A best practice is to only write artifacts from a single worker unless you really need artifacts from multiple.

from ray import train

if train.get_context().get_world_rank() == 0:
    # Only the global rank 0 worker saves artifacts.
    ...

if train.get_context().get_local_rank() == 0:
    # Every local rank 0 worker saves artifacts.
    ...

(Deprecated) Setting the local staging directory#

Note

This section describes behavior depending on Ray Tune implementation details that no longer applies to Ray Train V2.

Warning

Prior to 2.10, the RAY_AIR_LOCAL_CACHE_DIR environment variable and RunConfig(local_dir) were ways to configure the local staging directory to be outside of the home directory (~/ray_results).

These configurations are no longer used to configure the local staging directory. Please instead use RunConfig(storage_path) to configure where your run’s outputs go.

Apart from files such as checkpoints written directly to the storage_path, Ray Train also writes some logfiles and metadata files to an intermediate local staging directory before they get persisted (copied/uploaded) to the storage_path. The current working directory of each worker is set within this local staging directory.

By default, the local staging directory is a sub-directory of the Ray session directory (e.g., /tmp/ray/session_latest), which is also where other temporary Ray files are dumped.

Customize the location of the staging directory by setting the location of the temporary Ray session directory.

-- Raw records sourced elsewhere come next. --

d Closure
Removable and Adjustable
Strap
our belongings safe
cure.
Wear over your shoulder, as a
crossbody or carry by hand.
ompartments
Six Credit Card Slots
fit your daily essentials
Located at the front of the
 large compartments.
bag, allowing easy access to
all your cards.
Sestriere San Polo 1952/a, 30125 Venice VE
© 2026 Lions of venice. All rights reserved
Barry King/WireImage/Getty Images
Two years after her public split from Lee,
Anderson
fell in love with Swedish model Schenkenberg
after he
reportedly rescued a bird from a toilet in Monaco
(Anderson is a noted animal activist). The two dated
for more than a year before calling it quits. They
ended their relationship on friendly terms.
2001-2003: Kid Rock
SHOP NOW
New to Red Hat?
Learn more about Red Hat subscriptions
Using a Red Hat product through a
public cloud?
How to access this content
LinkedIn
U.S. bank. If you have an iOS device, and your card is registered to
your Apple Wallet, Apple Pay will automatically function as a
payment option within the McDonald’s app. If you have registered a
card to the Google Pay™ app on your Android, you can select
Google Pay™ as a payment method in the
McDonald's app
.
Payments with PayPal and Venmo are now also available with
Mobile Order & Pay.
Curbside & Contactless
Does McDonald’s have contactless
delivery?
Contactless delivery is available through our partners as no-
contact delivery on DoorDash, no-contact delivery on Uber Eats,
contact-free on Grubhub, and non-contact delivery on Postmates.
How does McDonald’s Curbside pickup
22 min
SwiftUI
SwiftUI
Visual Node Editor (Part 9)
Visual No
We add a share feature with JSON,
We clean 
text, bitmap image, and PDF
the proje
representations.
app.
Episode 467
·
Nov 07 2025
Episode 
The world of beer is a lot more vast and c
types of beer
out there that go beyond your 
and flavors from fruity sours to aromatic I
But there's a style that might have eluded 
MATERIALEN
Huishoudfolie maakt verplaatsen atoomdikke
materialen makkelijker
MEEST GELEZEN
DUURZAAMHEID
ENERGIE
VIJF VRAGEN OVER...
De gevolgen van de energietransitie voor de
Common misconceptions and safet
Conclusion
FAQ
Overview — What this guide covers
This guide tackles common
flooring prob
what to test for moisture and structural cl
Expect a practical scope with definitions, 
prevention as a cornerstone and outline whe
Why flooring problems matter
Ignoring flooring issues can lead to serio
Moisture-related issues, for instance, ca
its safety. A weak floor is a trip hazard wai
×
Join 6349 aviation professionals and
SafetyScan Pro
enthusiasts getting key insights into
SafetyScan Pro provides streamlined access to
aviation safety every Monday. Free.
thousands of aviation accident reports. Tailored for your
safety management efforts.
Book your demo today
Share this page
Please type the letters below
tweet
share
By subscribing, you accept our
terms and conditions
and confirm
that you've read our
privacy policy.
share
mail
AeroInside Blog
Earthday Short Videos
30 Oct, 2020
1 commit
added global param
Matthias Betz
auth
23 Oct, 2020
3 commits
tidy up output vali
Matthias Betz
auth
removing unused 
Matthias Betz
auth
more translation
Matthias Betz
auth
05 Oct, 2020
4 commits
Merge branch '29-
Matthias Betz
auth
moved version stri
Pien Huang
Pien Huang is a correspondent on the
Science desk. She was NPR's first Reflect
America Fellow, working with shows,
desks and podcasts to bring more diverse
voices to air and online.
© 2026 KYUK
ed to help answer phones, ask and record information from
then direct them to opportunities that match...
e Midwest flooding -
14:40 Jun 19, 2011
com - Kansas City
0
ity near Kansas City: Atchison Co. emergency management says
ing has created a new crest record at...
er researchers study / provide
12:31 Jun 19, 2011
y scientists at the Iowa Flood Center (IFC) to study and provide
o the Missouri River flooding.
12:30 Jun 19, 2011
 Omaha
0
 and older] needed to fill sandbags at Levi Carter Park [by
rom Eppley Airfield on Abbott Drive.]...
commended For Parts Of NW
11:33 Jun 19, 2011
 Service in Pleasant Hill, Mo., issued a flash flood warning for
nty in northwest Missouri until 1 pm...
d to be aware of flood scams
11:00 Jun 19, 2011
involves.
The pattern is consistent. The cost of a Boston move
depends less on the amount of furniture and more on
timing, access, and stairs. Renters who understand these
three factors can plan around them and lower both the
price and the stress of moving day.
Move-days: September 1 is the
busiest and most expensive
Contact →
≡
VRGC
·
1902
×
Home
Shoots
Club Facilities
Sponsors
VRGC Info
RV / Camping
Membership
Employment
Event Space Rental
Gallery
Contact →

Here’s an example of what the local staging directory looks like:

/tmp/ray/session_latest/artifacts/<ray-train-job-timestamp>/
└── experiment_name
    ├── driver_artifacts    <- These are all uploaded to storage periodically
    │   ├── Experiment state snapshot files needed for resuming training
    │   └── Metrics logfiles
    └── working_dirs        <- These are uploaded to storage if `SyncConfig(sync_artifacts=True)`
        └── Current working directory of training workers, which contains worker artifacts

Warning

You should not need to look into the local staging directory. The storage_path should be the only path that you need to interact with.

The structure of the local staging directory is subject to change in future versions of Ray Train – do not rely on these local staging files in your application.